Regarding the function of the botanical preparations studied, it is clear there is a preference for DNA-protecting ingredients, followed by ingredients that are able to activate or inactivate enzymes and inflammation-reducing ingredients. It is noteworthy that ingredients that alter hormone imbalance have reached the top 10 only in 2018, which may predict a trend for the coming years. cistanche powder In conclusion, despite the widespread use of botanical ingredients in anti-aging cosmetics, only a few preparations were studied for their anti-aging effectiveness, mainly using in vitro tests. In vivo randomized controlled trials are needed to strengthen the evidence for the use of botanicals as anti-aging active ingredients. 5. Limitations
Over the period of seven years, the noticed changes in the use of botanical preparations could have been influenced by the methodology used, since data collection in 2018 has focused only on new and renewed formulations, which might have resulted in the study of different brands across the years.

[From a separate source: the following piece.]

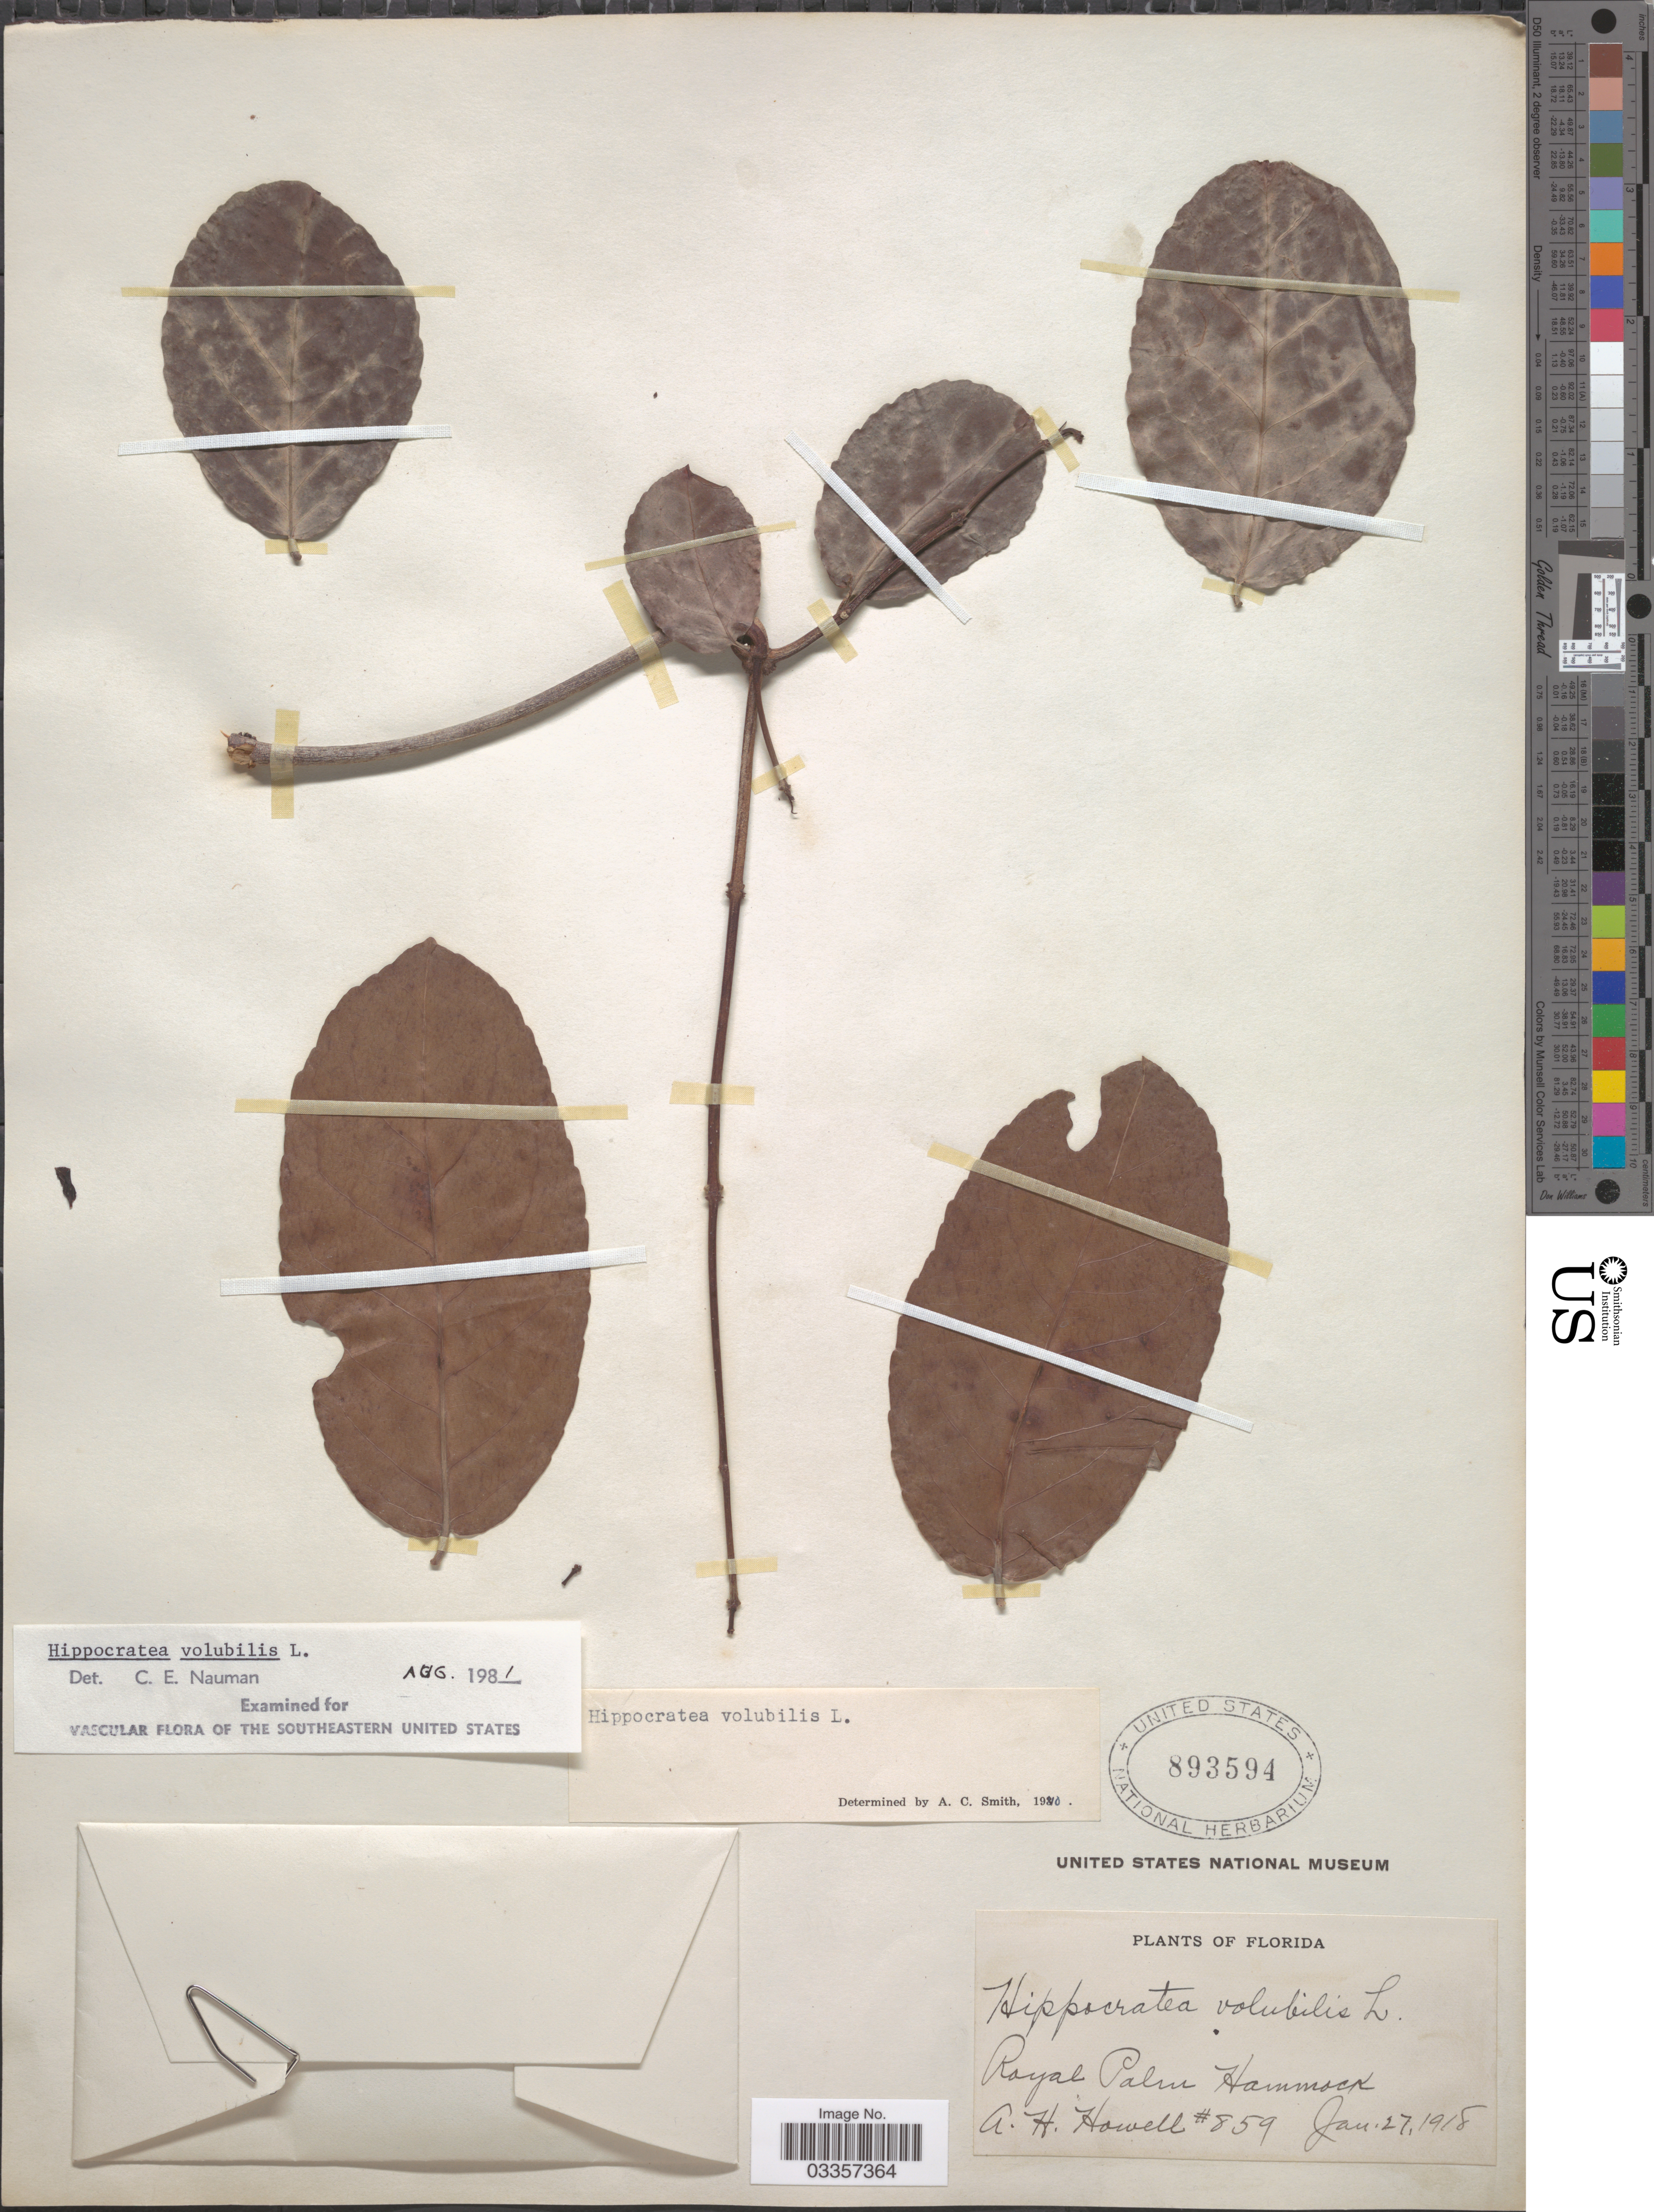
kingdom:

In addition, botanical preparations' properties are related to a wide variety of environmental factors and maturation degrees, as well as the extraction methods. Even though some botanicals possessed a well-documented anti-aging activity, the efficacy of the final product also depends on the formulation. Several variables can greatly affect the efficacy of formulations containing botanical active ingredients such as their concentration and release, the presence of penetration enhancers, or special skin delivery systems, but also botanical preparations' stability and their interaction with other ingredients of the formulation.